Dataset
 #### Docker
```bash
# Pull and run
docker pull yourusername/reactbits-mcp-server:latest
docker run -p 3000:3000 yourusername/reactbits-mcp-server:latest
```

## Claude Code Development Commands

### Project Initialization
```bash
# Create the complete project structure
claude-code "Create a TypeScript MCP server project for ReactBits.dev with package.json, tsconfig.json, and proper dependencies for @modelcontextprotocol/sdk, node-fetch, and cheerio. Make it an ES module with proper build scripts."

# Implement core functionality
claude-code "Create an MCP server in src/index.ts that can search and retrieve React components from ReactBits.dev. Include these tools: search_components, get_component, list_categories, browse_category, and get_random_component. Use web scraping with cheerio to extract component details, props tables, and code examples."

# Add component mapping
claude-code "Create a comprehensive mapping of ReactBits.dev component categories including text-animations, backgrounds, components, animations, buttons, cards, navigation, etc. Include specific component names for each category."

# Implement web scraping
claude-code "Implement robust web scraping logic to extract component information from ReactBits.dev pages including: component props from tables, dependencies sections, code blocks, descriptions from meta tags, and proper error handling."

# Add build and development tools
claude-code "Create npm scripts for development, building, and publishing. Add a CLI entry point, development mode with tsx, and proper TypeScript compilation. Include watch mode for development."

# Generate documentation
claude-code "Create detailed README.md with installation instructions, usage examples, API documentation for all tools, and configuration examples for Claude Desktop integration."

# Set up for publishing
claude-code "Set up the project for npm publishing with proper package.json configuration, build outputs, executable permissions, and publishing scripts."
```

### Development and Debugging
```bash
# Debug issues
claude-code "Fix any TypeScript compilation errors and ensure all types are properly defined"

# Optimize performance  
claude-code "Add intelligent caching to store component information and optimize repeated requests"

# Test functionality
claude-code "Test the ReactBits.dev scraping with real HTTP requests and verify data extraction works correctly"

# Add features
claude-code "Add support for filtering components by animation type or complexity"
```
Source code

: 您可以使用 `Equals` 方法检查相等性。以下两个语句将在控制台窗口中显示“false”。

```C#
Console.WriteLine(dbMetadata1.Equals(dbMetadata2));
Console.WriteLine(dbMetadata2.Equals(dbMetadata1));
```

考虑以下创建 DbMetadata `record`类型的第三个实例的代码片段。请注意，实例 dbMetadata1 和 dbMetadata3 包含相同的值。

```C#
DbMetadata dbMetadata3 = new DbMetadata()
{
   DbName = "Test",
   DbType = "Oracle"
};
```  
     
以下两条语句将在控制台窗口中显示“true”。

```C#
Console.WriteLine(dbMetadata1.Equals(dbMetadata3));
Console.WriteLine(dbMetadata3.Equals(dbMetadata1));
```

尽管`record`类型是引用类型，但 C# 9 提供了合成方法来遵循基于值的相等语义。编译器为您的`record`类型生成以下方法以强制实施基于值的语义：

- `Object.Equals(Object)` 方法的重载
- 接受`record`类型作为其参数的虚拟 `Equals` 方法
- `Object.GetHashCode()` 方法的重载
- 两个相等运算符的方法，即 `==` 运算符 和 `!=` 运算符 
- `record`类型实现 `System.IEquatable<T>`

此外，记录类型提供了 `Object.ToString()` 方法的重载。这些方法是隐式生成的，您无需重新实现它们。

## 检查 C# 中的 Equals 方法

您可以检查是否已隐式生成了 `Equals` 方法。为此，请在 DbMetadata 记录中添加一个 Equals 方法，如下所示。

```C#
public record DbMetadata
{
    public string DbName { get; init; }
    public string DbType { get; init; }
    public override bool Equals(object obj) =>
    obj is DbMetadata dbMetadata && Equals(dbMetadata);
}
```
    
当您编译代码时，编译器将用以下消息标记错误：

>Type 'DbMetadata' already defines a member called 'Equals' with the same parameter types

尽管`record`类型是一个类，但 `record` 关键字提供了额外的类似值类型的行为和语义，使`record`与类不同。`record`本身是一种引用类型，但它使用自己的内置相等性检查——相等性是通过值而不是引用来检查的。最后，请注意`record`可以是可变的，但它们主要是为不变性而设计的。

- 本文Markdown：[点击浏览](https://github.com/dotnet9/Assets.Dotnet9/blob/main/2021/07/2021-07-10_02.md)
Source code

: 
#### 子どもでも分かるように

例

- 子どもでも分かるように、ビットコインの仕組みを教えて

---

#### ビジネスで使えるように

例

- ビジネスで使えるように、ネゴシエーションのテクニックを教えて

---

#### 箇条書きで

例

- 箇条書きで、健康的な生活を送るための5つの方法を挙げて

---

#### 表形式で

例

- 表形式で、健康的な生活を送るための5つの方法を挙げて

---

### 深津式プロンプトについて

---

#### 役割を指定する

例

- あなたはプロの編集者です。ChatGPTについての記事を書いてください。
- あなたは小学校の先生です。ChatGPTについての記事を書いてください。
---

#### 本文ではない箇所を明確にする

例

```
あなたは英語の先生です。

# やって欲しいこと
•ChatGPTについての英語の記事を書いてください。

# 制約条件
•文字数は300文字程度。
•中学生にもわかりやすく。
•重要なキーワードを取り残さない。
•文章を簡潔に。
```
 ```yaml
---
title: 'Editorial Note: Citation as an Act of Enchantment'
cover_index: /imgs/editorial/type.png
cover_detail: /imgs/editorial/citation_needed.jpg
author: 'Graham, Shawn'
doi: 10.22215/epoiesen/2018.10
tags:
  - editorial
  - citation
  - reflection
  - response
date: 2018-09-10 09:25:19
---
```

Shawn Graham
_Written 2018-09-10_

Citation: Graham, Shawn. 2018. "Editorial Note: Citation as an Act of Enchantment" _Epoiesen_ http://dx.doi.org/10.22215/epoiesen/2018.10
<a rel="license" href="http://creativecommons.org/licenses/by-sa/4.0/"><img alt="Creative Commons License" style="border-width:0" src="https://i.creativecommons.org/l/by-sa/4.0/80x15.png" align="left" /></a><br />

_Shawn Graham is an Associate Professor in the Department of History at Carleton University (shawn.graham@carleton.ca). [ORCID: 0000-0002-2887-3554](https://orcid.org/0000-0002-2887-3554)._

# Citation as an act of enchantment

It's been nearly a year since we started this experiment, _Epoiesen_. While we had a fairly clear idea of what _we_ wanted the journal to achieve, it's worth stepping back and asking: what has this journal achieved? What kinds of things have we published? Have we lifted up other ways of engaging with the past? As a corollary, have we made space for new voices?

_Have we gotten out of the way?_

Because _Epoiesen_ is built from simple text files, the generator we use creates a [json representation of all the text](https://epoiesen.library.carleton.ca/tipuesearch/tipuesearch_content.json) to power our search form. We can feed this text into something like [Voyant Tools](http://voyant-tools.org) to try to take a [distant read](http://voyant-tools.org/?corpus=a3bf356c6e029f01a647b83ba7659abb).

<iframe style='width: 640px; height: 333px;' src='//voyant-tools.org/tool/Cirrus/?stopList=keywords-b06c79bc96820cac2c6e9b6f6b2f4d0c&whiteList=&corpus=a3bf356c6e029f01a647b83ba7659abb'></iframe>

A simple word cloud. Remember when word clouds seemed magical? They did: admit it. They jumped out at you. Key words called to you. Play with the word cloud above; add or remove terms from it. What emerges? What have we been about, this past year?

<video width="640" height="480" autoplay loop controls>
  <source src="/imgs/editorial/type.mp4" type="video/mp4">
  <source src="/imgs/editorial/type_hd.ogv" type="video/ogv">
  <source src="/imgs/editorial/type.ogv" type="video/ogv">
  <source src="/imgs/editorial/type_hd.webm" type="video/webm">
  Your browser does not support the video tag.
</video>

Task requirements
Show all lines of the material in which the word "compilation" can be found.

Response area
claude-code "Create npm scripts for development, building, and publishing. Add a CLI entry point, development mode with tsx, and proper TypeScript compilation. Include watch mode for development."
claude-code "Fix any TypeScript compilation errors and ensure all types are properly defined"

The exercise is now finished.